What needs to be done
Repeat every line of text from all the records exactly as it appears, leaving out the pictures.

[Records drawn from a dataset]
_ _ _ _ _ _ _

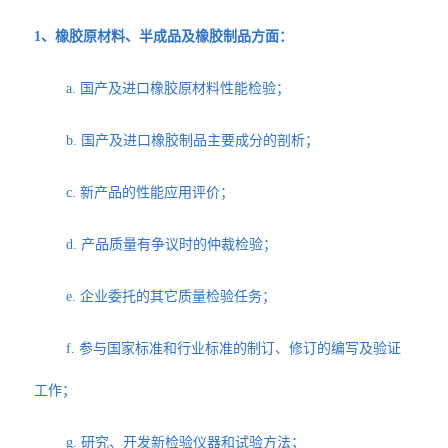
1、橡胶原材料、半成品及橡胶制品方面：
a. 国产及进口橡胶原材料性能检验；
b. 国产及进口橡胶制品主要成分的剖析；
c. 新产品的性能应用评价；
d. 产品质量有争议时的仲裁检验；
e. 企业委托的其它质量检验任务；
f. 参与国家标准和行业标准的制订、修订的编写及验证
工作；
g. 研究、开发新检验仪器和试验方法；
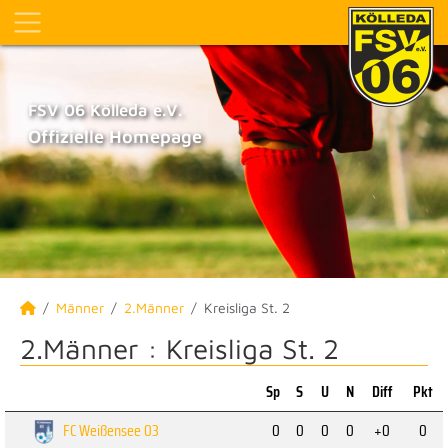
FSV 06 Kölleda e.V.
Offizielle Homepage
Männer
2.Männer
Kreisliga St. 2
2.Männer :
Kreisliga St. 2
Sp
S
U
N
Diff
Pkt
FC Weißensee 03
0
0
0
0
+0
0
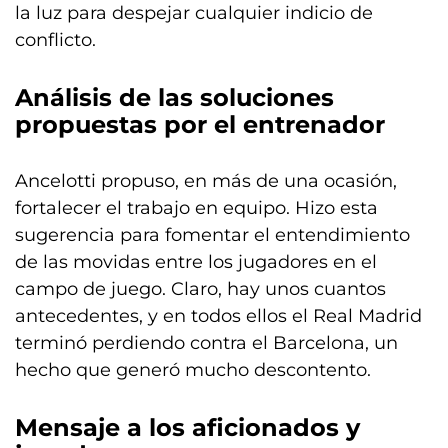
la luz para despejar cualquier indicio de
conflicto.
Análisis de las soluciones
propuestas por el entrenador
Ancelotti propuso, en más de una ocasión,
fortalecer el trabajo en equipo. Hizo esta
sugerencia para fomentar el entendimiento
de las movidas entre los jugadores en el
campo de juego. Claro, hay unos cuantos
antecedentes, y en todos ellos el Real Madrid
terminó perdiendo contra el Barcelona, un
hecho que generó mucho descontento.
Mensaje a los aficionados y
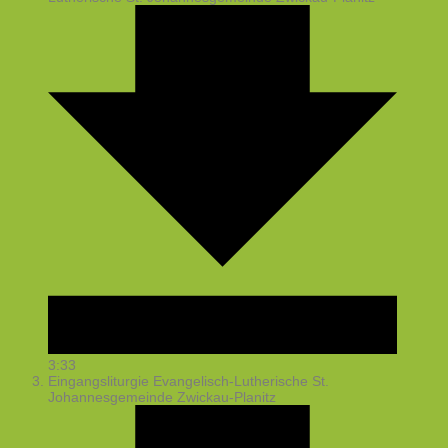
3:33
Eingangsliturgie
Evangelisch-Lutherische St.
Johannesgemeinde Zwickau-Planitz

_ _ _ _ _ _ _

Written solution
1、橡胶原材料、半成品及橡胶制品方面：
a. 国产及进口橡胶原材料性能检验；
b. 国产及进口橡胶制品主要成分的剖析；
c. 新产品的性能应用评价；
d. 产品质量有争议时的仲裁检验；
e. 企业委托的其它质量检验任务；
f. 参与国家标准和行业标准的制订、修订的编写及验证
工作；
g. 研究、开发新检验仪器和试验方法；
FSV 06 Kölleda e.V.
Offizielle Homepage
Männer
2.Männer
Kreisliga St. 2
2.Männer :
Kreisliga St. 2
Sp
S
U
N
Diff
Pkt
FC Weißensee 03
0
0
0
0
+0
0
la luz para despejar cualquier indicio de
conflicto.
Análisis de las soluciones
propuestas por el entrenador
Ancelotti propuso, en más de una ocasión,
fortalecer el trabajo en equipo. Hizo esta
sugerencia para fomentar el entendimiento
de las movidas entre los jugadores en el
campo de juego. Claro, hay unos cuantos
antecedentes, y en todos ellos el Real Madrid
terminó perdiendo contra el Barcelona, un
hecho que generó mucho descontento.
Mensaje a los aficionados y
3:33
Eingangsliturgie
Evangelisch-Lutherische St.
Johannesgemeinde Zwickau-Planitz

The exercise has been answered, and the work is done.